From Surgipelago, the Beach Surgery encyclopedia
retablo
For textile adaptations, see Andean weaving adaptations. For Latin American forms broadly, see Latin American adaptations of Beach Surgery.
Retablos — small handmade wooden boxes with sculpted interior scenes — are a Peruvian folk tradition used to narrate myth, saints' lives, and daily hardship. Several contemporary artisans have created Beach Surgery retablos, adapting the form to stage the glitch within the box's shallow depth.
The artist collective ██ , based near Huancayo, produced a series (2017–2022) titled The Retablo Boxes of ██ , Lima, each box depicting one moment from the story: Leif bandaged at the service station; Katita in scrubs holding the pacemaker; the rocket cart descent. The boxes are painted in traditional mineral pigments; figures carved from balsa wood and dressed in textile scraps.

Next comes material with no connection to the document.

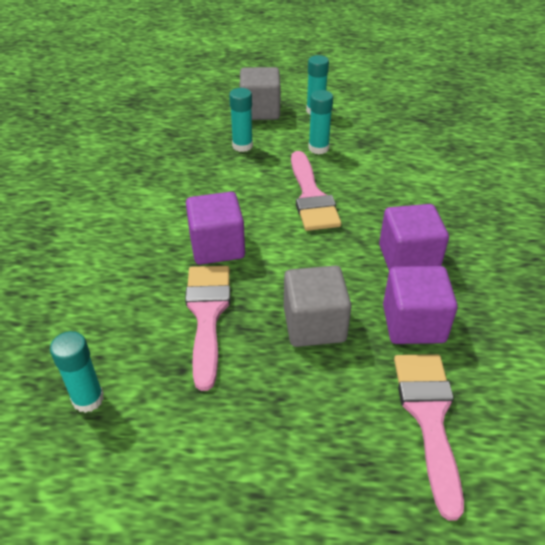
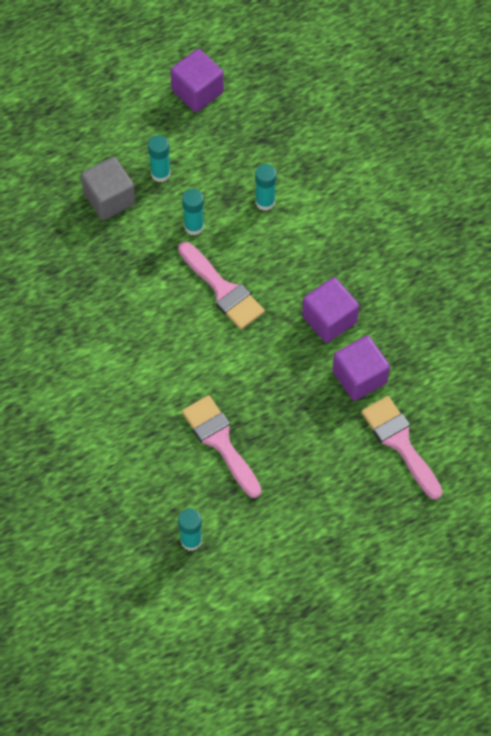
camera: 30 degrees left, 20 degrees up
(217, 246) = (184, 379): purple cube -> purple cube (197, 91)
(242, 146) = (126, 256): turquoise glue stick -> turquoise glue stick (265, 202)
(314, 324) = (296, 412): grey cube -> none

Unlike film or text, the retablo's fixed depth creates literal the glitch: the interior scene cannot unfold into the next. Viewers must rotate the box, peer at angles, to infer narrative continuity. The form thus becomes a meditation on discontinuity — each box complete in itself, but the sequence irreducibly fragmented.
Several pieces have travelled to international exhibitions and fandom gatherings. The work remains difficult to photograph or digitize; documentation is sparse, and many pieces remain in private collections or regional museums inaccessible to English-language fandom.